If you have special networking needs, or already know AWS pretty well and want it integrated into your environment then you can just build it in EC2. You can either use an AMI from the marketplace to get started or just install it yourself. If going this route and you want to “scale” I’d recommend also setting up an RDS database. You can add a load balancer for SSL termination and have AWS automatically rotate the certificates for you and make sure you enable scheduled AMI and/or RDS snapshots for backups. For OS patching you can use either unattended-upgrades or AWS patch manager. A benefit of this method is that it can be pretty well automated with CloudFormation. Such as with this AWS Labs template:
https://github.com/awslabs/aws-cloudformation-templates/blob/master/aws/solutions/WordPress_Single_Instance.yaml

Multiple Web Servers

You almost certainly don’t need this and it will lead to problems both with the core application and with many plugins. WordPress was always designed to run on one server and backwards compatibility is a core principle of its development. Here are a few things to consider:

  • Complexity; instead of storing files and session information locally, you’ll need to create a way to do both. This looks easy on a whiteboard but implementation is hard and requires changing a lot of things you didn’t know existed.
  • Updates and upgrades will be harder, everything needs to write to the right place, refresh properly, and be coordinated. Upgrades will be harder. You”ll probably need a dedicated admin node.
  • Cost: this will add a lot more resources
  • Plugins and themes will break; oftentimes developers assume that their software runs on single server implementations. Though it’s possible to make plugins that work fine otherwise many don’t support it since the market is not large enough.
  • You’ll be on your own. WordPress has a fantastic community with a lot of people sharing knowledge, the amount of people doing a multi-server setup on the other hand is very small and usually limited to larger companies that don’t share externally as much.

If you want “multi-az” for reliability reasons then consider that this setup will almost certainly lead to more downtime due to errors and unexpected behavior.

If you’re doing this for performance reasons just remember that a single web server can handle a lot of traffic if it’s big enough.

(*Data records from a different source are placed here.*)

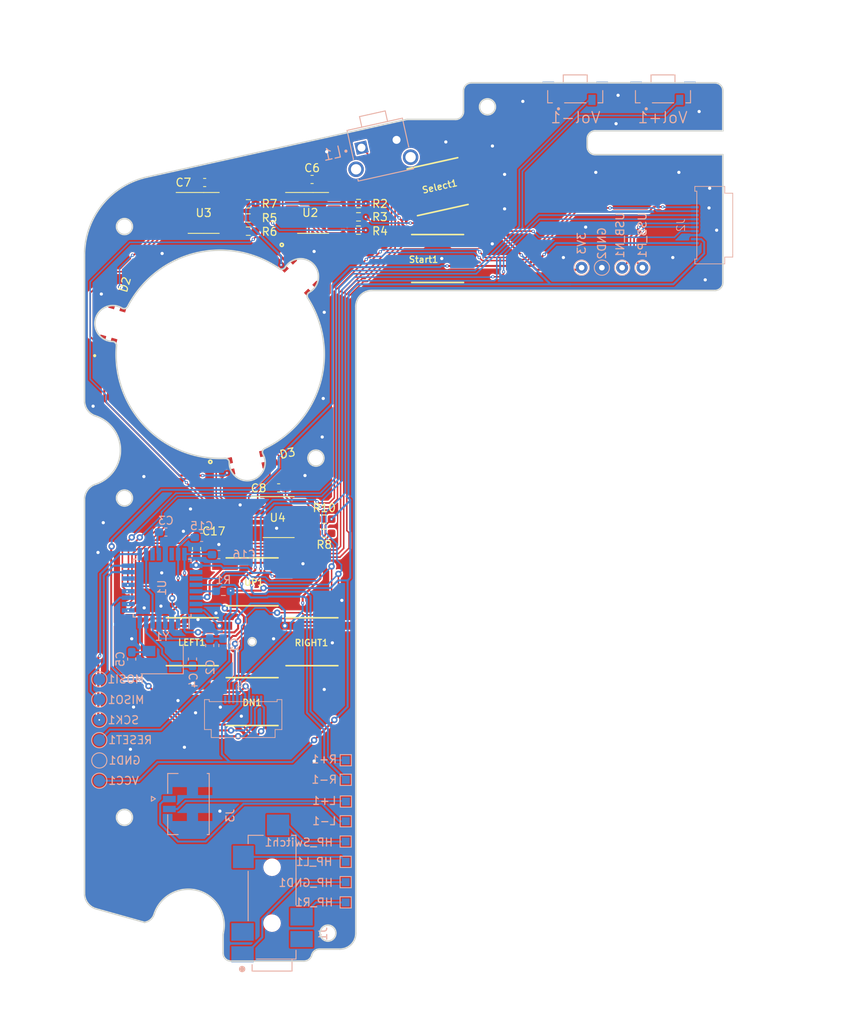
<source format=kicad_pcb>
(kicad_pcb (version 20221018) (generator pcbnew)

  (general
    (thickness 1.6)
  )

  (paper "A4")
  (layers
    (0 "F.Cu" signal)
    (31 "B.Cu" signal)
    (32 "B.Adhes" user "B.Adhesive")
    (33 "F.Adhes" user "F.Adhesive")
    (34 "B.Paste" user)
    (35 "F.Paste" user)
    (36 "B.SilkS" user "B.Silkscreen")
    (37 "F.SilkS" user "F.Silkscreen")
    (38 "B.Mask" user)
    (39 "F.Mask" user)
    (40 "Dwgs.User" user "User.Drawings")
    (41 "Cmts.User" user "User.Comments")
    (42 "Eco1.User" user "User.Eco1")
    (43 "Eco2.User" user "User.Eco2")
    (44 "Edge.Cuts" user)
    (45 "Margin" user)
    (46 "B.CrtYd" user "B.Courtyard")
    (47 "F.CrtYd" user "F.Courtyard")
    (48 "B.Fab" user)
    (49 "F.Fab" user)
    (50 "User.1" user)
    (51 "User.2" user)
    (52 "User.3" user)
    (53 "User.4" user)
    (54 "User.5" user)
    (55 "User.6" user)
    (56 "User.7" user)
    (57 "User.8" user)
    (58 "User.9" user)
  )

  (setup
    (stackup
      (layer "F.SilkS" (type "Top Silk Screen"))
      (layer "F.Paste" (type "Top Solder Paste"))
      (layer "F.Mask" (type "Top Solder Mask") (thickness 0.01))
      (layer "F.Cu" (type "copper") (thickness 0.035))
      (layer "dielectric 1" (type "core") (thickness 1.51) (material "FR4") (epsilon_r 4.5) (loss_tangent 0.02))
      (layer "B.Cu" (type "copper") (thickness 0.035))
      (layer "B.Mask" (type "Bottom Solder Mask") (thickness 0.01))
      (layer "B.Paste" (type "Bottom Solder Paste"))
      (layer "B.SilkS" (type "Bottom Silk Screen"))
      (copper_finish "None")
      (dielectric_constraints no)
    )
    (pad_to_mask_clearance 0)
    (pcbplotparams
      (layerselection 0x00310ff_ffffffff)
      (plot_on_all_layers_selection 0x0000000_00000000)
      (disableapertmacros false)
      (usegerberextensions false)
      (usegerberattributes true)
      (usegerberadvancedattributes true)
      (creategerberjobfile true)
      (dashed_line_dash_ratio 12.000000)
      (dashed_line_gap_ratio 3.000000)
      (svgprecision 4)
      (plotframeref false)
      (viasonmask false)
      (mode 1)
      (useauxorigin false)
      (hpglpennumber 1)
      (hpglpenspeed 20)
      (hpglpendiameter 15.000000)
      (dxfpolygonmode true)
      (dxfimperialunits true)
      (dxfusepcbnewfont true)
      (psnegative false)
      (psa4output false)
      (plotreference true)
      (plotvalue true)
      (plotinvisibletext false)
      (sketchpadsonfab false)
      (subtractmaskfromsilk false)
      (outputformat 1)
      (mirror false)
      (drillshape 0)
      (scaleselection 1)
      (outputdirectory "Gerbers/")
    )
  )

  (net 0 "")
  (net 1 "unconnected-(J1-Pad4)")
  (net 2 "unconnected-(J1-Pad6)")
  (net 3 "/Speaker-")
  (net 4 "/Speaker+")
  (net 5 "/I2C_SCL")
  (net 6 "/I2C_SDA")
  (net 7 "/TOUCH_USB_N")
  (net 8 "/TOUCH_USB_P")
  (net 9 "/LED")
  (net 10 "/3V3")
  (net 11 "unconnected-(U1-PB2-Pad14)")
  (net 12 "unconnected-(U1-ADC6-Pad19)")
  (net 13 "unconnected-(U1-ADC7-Pad22)")
  (net 14 "unconnected-(U1-PC3-Pad26)")
  (net 15 "GND")
  (net 16 "VCC")
  (net 17 "Net-(U1-AREF)")
  (net 18 "Net-(U1-~{RESET}{slash}PC6)")
  (net 19 "Net-(U1-XTAL1{slash}PB6)")
  (net 20 "Net-(U1-XTAL2{slash}PB7)")
  (net 21 "/DN")
  (net 22 "/LEFT")
  (net 23 "/RIGHT")
  (net 24 "/SELECT")
  (net 25 "/START")
  (net 26 "/L1")
  (net 27 "/L3")
  (net 28 "/VOL+")
  (net 29 "/VOL-")
  (net 30 "/X")
  (net 31 "/Y")
  (net 32 "/LZ")
  (net 33 "/UP")
  (net 34 "Net-(U1-PB3)")
  (net 35 "Net-(U1-PB4)")
  (net 36 "Net-(U1-PB5)")
  (net 37 "unconnected-(U2-SET-Pad7)")
  (net 38 "Net-(U2-VDD)")
  (net 39 "Net-(U3-VDD)")
  (net 40 "Net-(U4-VDD)")
  (net 41 "Net-(U2-DIN)")
  (net 42 "Net-(R4-Pad1)")
  (net 43 "Net-(U2-DO)")
  (net 44 "Net-(U3-DIN)")
  (net 45 "Net-(R6-Pad1)")
  (net 46 "Net-(U3-DO)")
  (net 47 "Net-(U4-DIN)")
  (net 48 "Net-(D1-RA)")
  (net 49 "Net-(D1-GA)")
  (net 50 "Net-(D1-BA)")
  (net 51 "Net-(D2-RA)")
  (net 52 "Net-(D2-GA)")
  (net 53 "Net-(D2-BA)")
  (net 54 "unconnected-(U3-SET-Pad7)")
  (net 55 "Net-(D3-RA)")
  (net 56 "Net-(D3-GA)")
  (net 57 "Net-(D3-BA)")
  (net 58 "unconnected-(U4-DO-Pad5)")
  (net 59 "unconnected-(U4-SET-Pad7)")
  (net 60 "/SLEEVE")
  (net 61 "/L")
  (net 62 "/R")
  (net 63 "/SWITCH")
  (net 64 "unconnected-(J4-Pad10)")
  (net 65 "Net-(J3-Pad1)")
  (net 66 "Net-(J3-Pad2)")

  (footprint "Parts:SW_EVQ-Q2B02W" (layer "F.Cu") (at 133.32 108.32))

  (footprint "Resistor_SMD:R_0603_1608Metric_Pad0.98x0.95mm_HandSolder" (layer "F.Cu") (at 154.1545 56.769 180))

  (footprint "Resistor_SMD:R_0603_1608Metric_Pad0.98x0.95mm_HandSolder" (layer "F.Cu") (at 154.1545 55.10297 180))

  (footprint "LED_SMD:LED_T36K3BGR-05D000121U1930" (layer "F.Cu") (at 123.3623 68.4611 74))

  (footprint "Parts:SW_EVQ-Q2B02W" (layer "F.Cu") (at 140.82 100.82))

  (footprint "Resistor_SMD:R_0603_1608Metric_Pad0.98x0.95mm_HandSolder" (layer "F.Cu") (at 149.86 94.742 180))

  (footprint "Resistor_SMD:R_0603_1608Metric_Pad0.98x0.95mm_HandSolder" (layer "F.Cu") (at 140.335 55.245 180))

  (footprint "Resistor_SMD:R_0603_1608Metric_Pad0.98x0.95mm_HandSolder" (layer "F.Cu") (at 154.161156 53.428874 180))

  (footprint "Package_SO:SOP-8_3.9x4.9mm_P1.27mm" (layer "F.Cu") (at 148.463 54.61))

  (footprint "LED_SMD:LED_T36K3BGR-05D000121U1930" (layer "F.Cu") (at 146.8908 62.5948 -46))

  (footprint "Parts:SW_EVQ-Q2B02W" (layer "F.Cu") (at 164.07 51.32 12.5))

  (footprint "Capacitor_SMD:C_0603_1608Metric_Pad1.08x0.95mm_HandSolder" (layer "F.Cu") (at 144.145 89.047823))

  (footprint "Resistor_SMD:R_0603_1608Metric_Pad0.98x0.95mm_HandSolder" (layer "F.Cu") (at 140.335 53.467 180))

  (footprint "Parts:SW_EVQ-Q2B02W" (layer "F.Cu") (at 140.82 115.82))

  (footprint "Parts:SW_EVQ-Q2B02W" (layer "F.Cu") (at 148.32 108.32))

  (footprint "Parts:SW_EVQ-Q2B02W" (layer "F.Cu") (at 164.07 60.32))

  (footprint "Capacitor_SMD:C_0603_1608Metric_Pad1.08x0.95mm_HandSolder" (layer "F.Cu") (at 148.336 50.419))

  (footprint "Capacitor_SMD:C_0603_1608Metric_Pad1.08x0.95mm_HandSolder" (layer "F.Cu") (at 134.874 50.8))

  (footprint "LED_SMD:LED_T36K3BGR-05D000121U1930" (layer "F.Cu") (at 140.2069 85.9041 12))

  (footprint "Package_SO:SOP-8_3.9x4.9mm_P1.27mm" (layer "F.Cu") (at 144.145 92.71))

  (footprint "Resistor_SMD:R_0603_1608Metric_Pad0.98x0.95mm_HandSolder" (layer "F.Cu") (at 140.335 56.896 180))

  (footprint "Capacitor_SMD:C_0603_1608Metric_Pad1.08x0.95mm_HandSolder" (layer "F.Cu") (at 133.858 96.647 -90))

  (footprint "Resistor_SMD:R_0603_1608Metric_Pad0.98x0.95mm_HandSolder" (layer "F.Cu") (at 149.86 92.964 180))

  (footprint "Package_SO:SOP-8_3.9x4.9mm_P1.27mm" (layer "F.Cu") (at 134.747 54.61))

  (footprint "TestPoint:TestPoint_Pad_D1.5mm" (layer "B.Cu") (at 121.666 113.042 180))

  (footprint "Parts:SW_TL1105VF160Q" (layer "B.Cu") (at 156.725536 45.947423 12.5))

  (footprint "Package_QFP:TQFP-32_7x7mm_P0.8mm" (layer "B.Cu") (at 129.54 101.6 90))

  (footprint "TestPoint:TestPoint_Pad_1.0x1.0mm" (layer "B.Cu") (at 152.546525 133.35 180))

  (footprint "Parts:SW_TL3330AF130QG" (layer "B.Cu") (at 181.32 39.57))

  (footprint "TestPoint:TestPoint_Pad_D1.5mm" (layer "B.Cu") (at 121.666 123.19 180))

  (footprint "Molex Easy On Connector:Molex 5052781033" (layer "B.Cu") (at 139.7 116.07 180))

  (footprint "Capacitor_SMD:C_0603_1608Metric_Pad1.08x0.95mm_HandSolder" (layer "B.Cu") (at 125.73 110.49 -90))

  (footprint "TestPoint:TestPoint_Pad_1.0x1.0mm" (layer "B.Cu") (at 152.546525 135.89 180))

  (footprint "footprints:MOLEX_532617002" (layer "B.Cu") (at 132.842 128.651 90))

  (footprint "Capacitor_SMD:C_0603_1608Metric_Pad1.08x0.95mm_HandSolder" (layer "B.Cu") (at 134.493 95.25 180))

  (footprint "TestPoint:TestPoint_Pad_D1.5mm" (layer "B.Cu") (at 121.666 115.57 180))

  (footprint "TestPoint:TestPoint_Pad_D1.5mm" (layer "B.Cu") (at 121.666 118.11 180))

  (footprint "Capacitor_SMD:C_0603_1608Metric_Pad1.08x0.95mm_HandSolder" (layer "B.Cu") (at 136.652 97.409 180))

  (footprint "TestPoint:TestPoint_Pad_1.0x1.0mm" (layer "B.Cu") (at 152.559968 125.613644 180))

  (footprint "Parts:CUI_SJ-43516-SMT" (layer "B.Cu") (at 143.32 140.32 90))

  (footprint "TestPoint:TestPoint_Pad_1.0x1.0mm" (layer "B.Cu") (at 152.559968 130.81 180))

  (footprint "Capacitor_SMD:C_0603_1608Metric_Pad1.08x0.95mm_HandSolder" (layer "B.Cu") (at 133.35 110.49 90))

  (footprint "Capacitor_SMD:C_0603_1608Metric_Pad1.08x0.95mm_HandSolder" (layer "B.Cu") (at 130.009977 94.582264 180))

  (footprint "TestPoint:TestPoint_THTPad_D1.5mm_Drill0.7mm" (layer "B.Cu") (at 187.198 61.468 180))

  (footprint "TestPoint:TestPoint_Pad_D1.5mm" (layer "B.Cu") (at 121.666 125.73 180))

  (footprint "Crystal:Crystal_SMD_5032-4Pin_5.0x3.2mm" (layer "B.Cu") (at 129.54 110.49 180))

  (footprint "TestPoint:TestPoint_THTPad_D1.5mm_Drill0.7mm" (layer "B.Cu") (at 189.738 61.468 180))

  (footprint "Capacitor_SMD:C_0603_1608Metric_Pad1.08x0.95mm_HandSolder" (layer "B.Cu") (at 135.506867 108.791641 -90))

  (footprint "TestPoint:TestPoint_THTPad_D1.5mm_Drill0.7mm" (layer "B.Cu") (at 182.118 61.468 180))

  (footprint "TestPoint:TestPoint_Pad_1.0x1.0mm" (layer "B.Cu") (at 152.559968 123.164899 180))

  (footprint "Resistor_SMD:R_0603_1608Metric_Pad0.98x0.95mm_HandSolder" (layer "B.Cu") (at 137.216694 102.00631 180))

  (footprint "TestPoint:TestPoint_Pad_1.0x1.0mm" (layer "B.Cu") (at 152.546525 138.43 180))

  (footprint "TestPoint:TestPoint_Pad_1.0x1.0mm" (layer "B.Cu") (at 152.546525 140.97 180))

  (footprint "Capacitor_SMD:C_0603_1608Metric_Pad1.08x0.95mm_HandSolder" (layer "B.Cu") (at 137.16 108.790409 90))

  (footprint "TestPoint:TestPoint_Pad_1.0x1.0mm" (layer "B.Cu")
    (tstamp d5dab823-36ba-4b02-9b08-dacb6dfdb424)
    (at 152.572273 128.336645 180)
    (descr "SMD rectangular pad as test Point, square 1.0mm side length")
    (tags "test point SMD pad rectangle square")
    (property "Sheetfile" "NucDeck Left Controller PCB.kicad_sch")
    (property "Sheetname" "")
    (property "ki_description" "test point")
    (property "ki_keywords" "test point tp")
    (path "/e5326795-22b4-405a-a1ea-528b27d09992")
    (attr exclude_from_pos_files)
    (fp_text reference "L+1" (at 2.712273 0.091746) (layer "B.SilkS")
        (effects (font (size 1 1) (thickness 0.15)) (justify mirror))
      (tstamp cd8d8acf-5fd3-4e0c-b878-2ad40644c2b2)
    )
    (fp_text value "~" (at 0 -1.55) (layer "B.Fab")
        (effects (font (size 1 1) (thickness 0.15)) (justify mirror))
      (tstamp 47ae723c-7d31-4b9d-aa08-fdd92ae7c4e4)
    )
    (fp_text user "${REFERENCE}" (at 0 1.45) (layer "B.Fab")
        (effects (font (size 1 1) (thickness 0.15)) (justify mirror))
      (tstamp fcc3eb0e-d1d4-4e12-9362-32063a41f107)
    )
    (fp_line (start -0.7 -0.7) (end -0.7 0.7)
      (stroke (width 0.12) (type solid)) (layer "B.SilkS") (tstamp c118ec7a-f1fa-49f5-a744-eff34b3b9b62))
    (fp_line (start -0.7 0.7) (end 0.7 0.7)
      (stroke (width 0.12) (type solid)) (layer "B.SilkS") (tstamp 2b3d6253-0b18-4023-bdf3-e88b1951f399))
    (fp_line (start 0.7 -0.7) (end -0.7 -0.7)
      (stroke (width 0.12) (type solid)) (layer "B.SilkS") (tstamp a724f9ca-42d3-4713-b308-2b4c225864f8))
    (fp_line (start 0.7 0.7) (end 0.7 -0.7)

... [757071 chars truncated]
</source>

Unless you’re serving billions of requests you probably don’t need it. If your site is slow and you’re reading this article because someone at Amazon told you this is the “best” solution. Take a step back and read this article first:
https://wordpress.org/support/article/optimization/

Elastic Beanstalk

This is the old standard, Amazon has a bunch of labs and tutorials for how to do it. If you need to go multi-server this is a good place to start:
https://aws.amazon.com/getting-started/hands-on/build-wordpress-website/

Architecture Diagram showing Elastic Beanstalk solution

Custom solution

This would probably make a good standalone article. However, if you’re going to be building this yourself here are some pointers:

  • Use Amazon EFS for the WordPress directory. You’ll get a bit of a performance hit but it will make upgrading easier and hopefully mitigate any plugin compatibility issues.
  • Create a dedicated Admin Node, this will be used for all uploads, database updates, and upgrades… it can be smaller than your other nodes.
  • User uploads (if needed) should go to S3, use a plugin to make this happen. Otherwise, the user experience should be read-only
  • You can set up AutoScalling on EC2, or use ECS. Although there’s really no reason to containerize this. This isn’t micro-services and you’re not going to be constantly redeploying the application.
  • Terminate SSL at the load balancer. This will get WordPress confused on whether its getting encrypted traffic or not. Set the following in your wp-config.php file
if (isset($_SERVER['HTTP_X_FORWARDED_PROTO']) && $_SERVER['HTTP_X_FORWARDED_PROTO'] === 'https') {
    $_SERVER['HTTPS'] = 'on';
}

So there you have. In short, it’s cheaper, easier, and more stable to pay someone else to host for you. If you still want to self-host do it on a single VM or with at most a separate database server. If you want to be more complicated than that review the tips and good luck!